(Data entries)
|---|
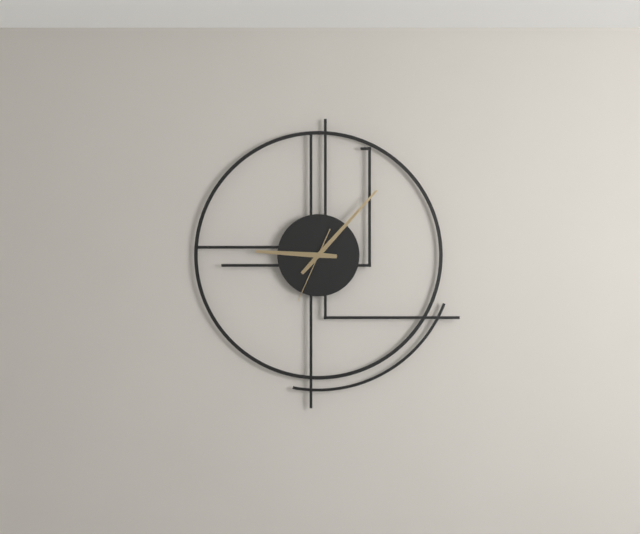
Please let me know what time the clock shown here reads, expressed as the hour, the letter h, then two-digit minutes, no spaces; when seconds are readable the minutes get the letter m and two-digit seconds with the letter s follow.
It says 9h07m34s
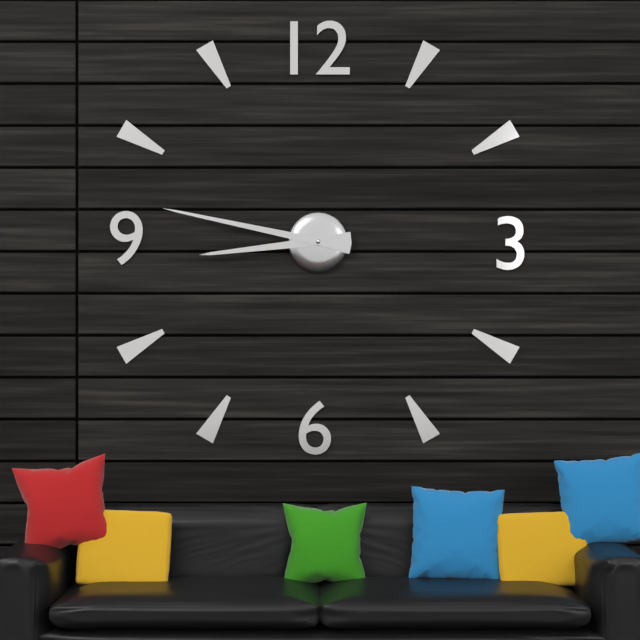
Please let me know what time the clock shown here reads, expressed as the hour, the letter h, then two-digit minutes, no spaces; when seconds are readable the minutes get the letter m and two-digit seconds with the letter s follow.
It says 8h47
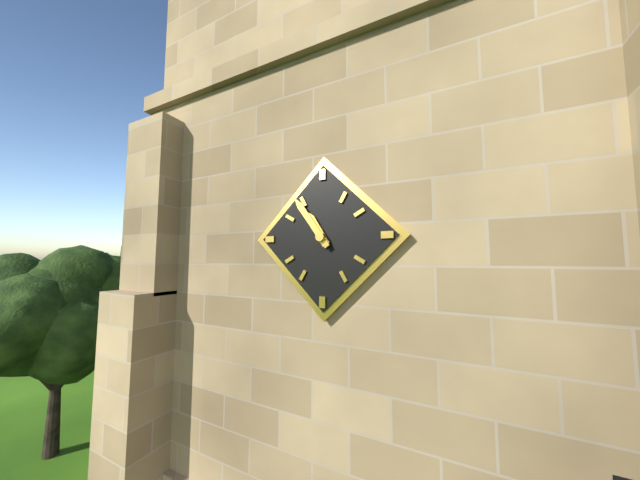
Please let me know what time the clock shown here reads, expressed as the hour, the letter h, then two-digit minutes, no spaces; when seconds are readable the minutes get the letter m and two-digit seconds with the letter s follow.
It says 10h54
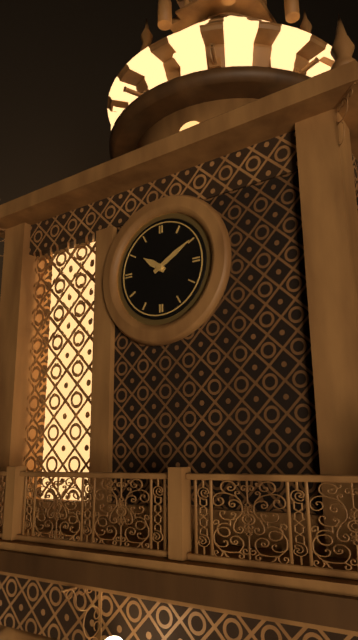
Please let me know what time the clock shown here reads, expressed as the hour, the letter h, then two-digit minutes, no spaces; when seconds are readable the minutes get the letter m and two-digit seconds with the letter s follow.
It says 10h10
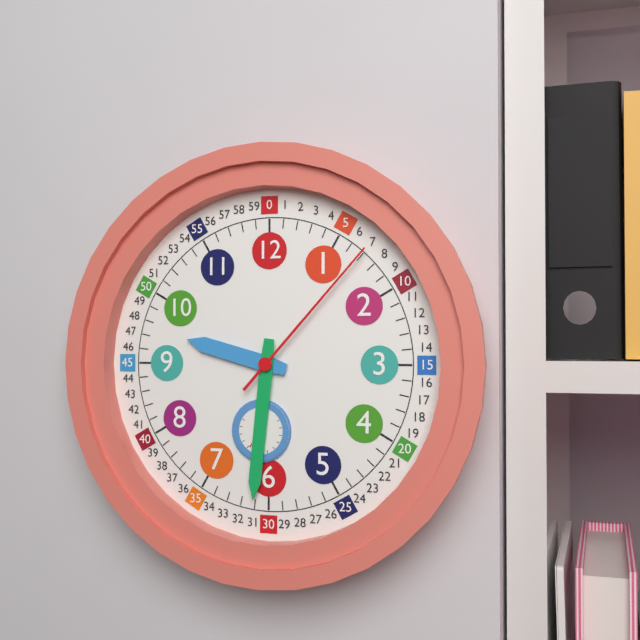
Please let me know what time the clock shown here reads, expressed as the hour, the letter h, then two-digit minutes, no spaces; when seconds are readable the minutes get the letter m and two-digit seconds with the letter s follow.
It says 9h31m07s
|---|
Task to complete
Print the lines of the records above verbatim, with the pictures left out.

Response below
Please let me know what time the clock shown here reads, expressed as the hour, the letter h, then two-digit minutes, no spaces; when seconds are readable the minutes get the letter m and two-digit seconds with the letter s follow.
It says 9h07m34s
Please let me know what time the clock shown here reads, expressed as the hour, the letter h, then two-digit minutes, no spaces; when seconds are readable the minutes get the letter m and two-digit seconds with the letter s follow.
It says 8h47
Please let me know what time the clock shown here reads, expressed as the hour, the letter h, then two-digit minutes, no spaces; when seconds are readable the minutes get the letter m and two-digit seconds with the letter s follow.
It says 10h54
Please let me know what time the clock shown here reads, expressed as the hour, the letter h, then two-digit minutes, no spaces; when seconds are readable the minutes get the letter m and two-digit seconds with the letter s follow.
It says 10h10
Please let me know what time the clock shown here reads, expressed as the hour, the letter h, then two-digit minutes, no spaces; when seconds are readable the minutes get the letter m and two-digit seconds with the letter s follow.
It says 9h31m07s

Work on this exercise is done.